Wichtig sei in jedem Fall, dass man einem Geschäftsführer oder aber dem jeweiligen Entscheidungsträger die Vorteile von Unified Communications verdeutliche, so Robert Willebrand. „Unified Communication ist eine Technik, deren Nutzen tatsächlich einsehbar und messbar im Sinne von Produktivitätsfortschritten ist. Das lässt sich leicht vermitteln und bringt Vorteile im Wettbewerb“, bestätigt Christoph Ferdinand vom Systemintegrator Damovo www.damovo.de. Dabei solle man nach Ansicht des Berliner Sprachdialogexperten Lupo Pape von SemanticEdge www.semanticedge.de nicht nur die unternehmensinterne Kommunikation betrachten, sondern auch die mit den Kunden. „Diese wollen ein Unternehmen per E-Mail, Sprache, Fax oder Briefen erreichen. Unified Communication-Lösungen führen die Kommunikationskanäle in einem einheitlichen Kundenservice zusammen, garantieren kanalübergreifend Respons und bieten so einen ganz entscheidenden Mehrwert“, so Pape.
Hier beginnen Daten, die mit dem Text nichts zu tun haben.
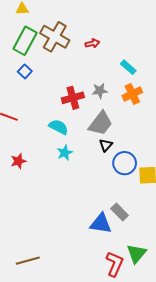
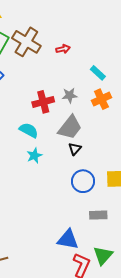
blue circle: (125, 163) -> (83, 181), moved
gray rectangle: (120, 212) -> (98, 215), moved, turned -48
blue triangle: (101, 224) -> (68, 239), moved

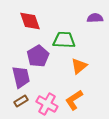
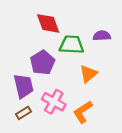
purple semicircle: (95, 18) -> (102, 36), moved
red diamond: (30, 21) -> (48, 23), moved
pink cross: (47, 104) -> (54, 102), moved

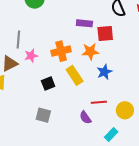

Den Markteintritt von Microsoft begrüßten die Teilnehmer des Fachgesprächs deshalb unisono, weil sie sich davon mehr Schwung für die Gesamtentwicklung versprechen. Willebrand glaubt, dass „die Anschubwirkung begrüßt wird, die Microsoft auf dieses Thema haben wird. Klassische Hersteller setzten lange Jahre auf proprietäre Technik, was mit Unified Communication-Lösungen nicht mehr aufrecht erhalten werden kann. Ob Microsoft letztendlich das Licht der Welt in diesem Bereich sein kann, wird sich noch zeigen.“ Unified Communication, so Damovo-Experte Ferdinand, lebe davon, dass möglichst viele Teilnehmer einander erreichen können. Microsoft sei nicht unbedingt der Erfinder von Unified Communication, biete möglicherweise aber die besten Netzeffekte. „Vielleicht ist die Präsenz von Microsoft ja auch eine Art Killerapplikation“, meint Lupo Pape, quasi „das iPhone in der Unified Communication-Geschäftswelt. Wenn es eine Killerapplikation gäbe, wäre das eine große Chance für den Durchbruch.“ Über den Erfolg von Unified Communication entscheidet für ihn der Vertrieb. „Es wird mehr individuelle Paketlösungen geben, beispielsweise für bestimmte Branchen verschiedene Unified Communication-Konzepte.“
„Alle, die in irgendeiner Form eine Kundenbeziehung haben, müssen zukünftig einen neuen Background mitbringen“, meint Ericsson-Manager Schröder. Das gelte sowohl für Techniklieferanten als auch für Integratoren. Die Beratungsleistung spiele dabei eine immer wichtigere Rolle: „Je höher solche Gespräche in der Unternehmensspitze angesiedelt sind, desto mehr wird das ganze Bild gesehen.“ Die nutzenbasierte Argumentation, so die Runde, müsse dabei im Mittelpunkt stehen. „Das wird sicherlich auch zu eher spielerischen Ansätzen führen, in Form von Probierpackungen. Der Kunde bekommt einfach eine Probesoftware, um neue Anwendungen auszuprobieren. So kann er den Nutzen selber feststellen“, prognostiziert Ferdinand.